### YOUR GOAL
Print every line of the material below without changing a single character.

### PROVIDED MATERIAL
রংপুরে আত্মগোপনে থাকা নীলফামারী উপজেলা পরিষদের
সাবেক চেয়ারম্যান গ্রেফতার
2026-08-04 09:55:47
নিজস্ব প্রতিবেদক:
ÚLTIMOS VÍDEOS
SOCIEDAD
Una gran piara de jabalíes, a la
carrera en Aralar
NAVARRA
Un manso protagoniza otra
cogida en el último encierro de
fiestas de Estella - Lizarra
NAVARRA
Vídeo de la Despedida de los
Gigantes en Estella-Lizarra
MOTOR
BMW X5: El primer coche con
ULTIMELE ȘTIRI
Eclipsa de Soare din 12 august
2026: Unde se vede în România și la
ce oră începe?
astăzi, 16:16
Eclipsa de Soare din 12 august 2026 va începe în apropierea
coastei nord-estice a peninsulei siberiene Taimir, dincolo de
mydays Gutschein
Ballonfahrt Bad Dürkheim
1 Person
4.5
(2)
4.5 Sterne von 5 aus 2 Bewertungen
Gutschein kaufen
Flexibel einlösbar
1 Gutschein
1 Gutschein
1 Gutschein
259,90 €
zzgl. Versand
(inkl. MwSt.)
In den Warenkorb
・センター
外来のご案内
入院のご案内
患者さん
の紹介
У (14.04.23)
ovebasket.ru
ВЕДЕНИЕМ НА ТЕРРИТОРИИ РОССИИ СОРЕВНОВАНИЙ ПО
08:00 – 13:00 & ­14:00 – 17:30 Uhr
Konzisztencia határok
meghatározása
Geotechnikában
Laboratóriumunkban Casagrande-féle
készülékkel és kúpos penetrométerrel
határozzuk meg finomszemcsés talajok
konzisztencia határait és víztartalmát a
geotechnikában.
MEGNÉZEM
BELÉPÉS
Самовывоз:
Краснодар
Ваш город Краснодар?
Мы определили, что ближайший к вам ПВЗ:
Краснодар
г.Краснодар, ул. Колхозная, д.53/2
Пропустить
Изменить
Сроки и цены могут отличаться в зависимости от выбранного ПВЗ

### TASK RESPONSE
রংপুরে আত্মগোপনে থাকা নীলফামারী উপজেলা পরিষদের
সাবেক চেয়ারম্যান গ্রেফতার
2026-08-04 09:55:47
নিজস্ব প্রতিবেদক:
ÚLTIMOS VÍDEOS
SOCIEDAD
Una gran piara de jabalíes, a la
carrera en Aralar
NAVARRA
Un manso protagoniza otra
cogida en el último encierro de
fiestas de Estella - Lizarra
NAVARRA
Vídeo de la Despedida de los
Gigantes en Estella-Lizarra
MOTOR
BMW X5: El primer coche con
ULTIMELE ȘTIRI
Eclipsa de Soare din 12 august
2026: Unde se vede în România și la
ce oră începe?
astăzi, 16:16
Eclipsa de Soare din 12 august 2026 va începe în apropierea
coastei nord-estice a peninsulei siberiene Taimir, dincolo de
mydays Gutschein
Ballonfahrt Bad Dürkheim
1 Person
4.5
(2)
4.5 Sterne von 5 aus 2 Bewertungen
Gutschein kaufen
Flexibel einlösbar
1 Gutschein
1 Gutschein
1 Gutschein
259,90 €
zzgl. Versand
(inkl. MwSt.)
In den Warenkorb
・センター
外来のご案内
入院のご案内
患者さん
の紹介
У (14.04.23)
ovebasket.ru
ВЕДЕНИЕМ НА ТЕРРИТОРИИ РОССИИ СОРЕВНОВАНИЙ ПО
08:00 – 13:00 & ­14:00 – 17:30 Uhr
Konzisztencia határok
meghatározása
Geotechnikában
Laboratóriumunkban Casagrande-féle
készülékkel és kúpos penetrométerrel
határozzuk meg finomszemcsés talajok
konzisztencia határait és víztartalmát a
geotechnikában.
MEGNÉZEM
BELÉPÉS
Самовывоз:
Краснодар
Ваш город Краснодар?
Мы определили, что ближайший к вам ПВЗ:
Краснодар
г.Краснодар, ул. Колхозная, д.53/2
Пропустить
Изменить
Сроки и цены могут отличаться в зависимости от выбранного ПВЗ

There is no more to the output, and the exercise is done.